Florida Resumes Capital Punishment, Executes Child Rapist-Killer
July 1, 2008 10:07 p.m. EST
Starke, FL (AHN) - Florida resumed capital punishment on Tuesday, the first since the U.S. Supreme Court's ruling upholding lethal injection, with the execution of a inmate convicted of kidnapping, raping and killing a boy in 1991.
Mark Dean Schwab, 39, died at 6:15 p.m. or 12 minutes after chemicals were injected at the state's death chamber here. He had appealed his execution, claiming the procedure would cause pain and suffering much like what happened to the last executed inmate in 2006. The Supreme Court, however, denied the appeal hours before his execution.

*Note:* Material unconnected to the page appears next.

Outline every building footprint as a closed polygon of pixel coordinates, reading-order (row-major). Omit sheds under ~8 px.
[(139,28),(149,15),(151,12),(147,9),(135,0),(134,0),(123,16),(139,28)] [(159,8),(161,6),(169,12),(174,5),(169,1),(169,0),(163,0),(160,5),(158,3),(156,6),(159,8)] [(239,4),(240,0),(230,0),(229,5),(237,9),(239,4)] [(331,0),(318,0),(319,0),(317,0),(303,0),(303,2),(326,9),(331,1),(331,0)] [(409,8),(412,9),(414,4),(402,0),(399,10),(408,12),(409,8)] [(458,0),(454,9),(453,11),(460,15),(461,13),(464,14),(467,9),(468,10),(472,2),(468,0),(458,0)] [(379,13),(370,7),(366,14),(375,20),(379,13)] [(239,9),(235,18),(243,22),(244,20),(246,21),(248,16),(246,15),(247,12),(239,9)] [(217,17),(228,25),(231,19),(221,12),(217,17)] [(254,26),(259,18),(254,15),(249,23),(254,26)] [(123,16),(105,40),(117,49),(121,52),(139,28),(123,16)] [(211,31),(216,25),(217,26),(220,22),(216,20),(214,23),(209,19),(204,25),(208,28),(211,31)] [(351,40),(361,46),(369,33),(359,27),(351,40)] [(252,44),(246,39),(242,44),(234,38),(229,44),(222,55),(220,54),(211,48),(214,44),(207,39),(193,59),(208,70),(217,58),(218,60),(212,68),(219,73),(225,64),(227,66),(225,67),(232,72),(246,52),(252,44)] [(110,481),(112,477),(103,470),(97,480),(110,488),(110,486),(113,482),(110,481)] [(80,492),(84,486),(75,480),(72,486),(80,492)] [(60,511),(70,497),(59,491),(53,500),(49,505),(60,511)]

The family of Schwab's victim, Junny Rios-Martinez of Cocoa, were among the 40 witnesses at the death chamber. Outside the facility, other relatives of the victim cheered upon hearing of Schwab's death while about 50 anti-death penalty advocates prayed 75 yards away.
Schwab was scheduled to be executed in November but a moratorium on lethal injection arising from a legal challenge on the method delayed the execution. The Supreme Court upheld the constitutinality of the procedure in April.
Schwab was the 10th inmate to be executed in the U.S. since the Supreme Court ruling and the 65th in Florida since the state resumed capital punishment in 1979.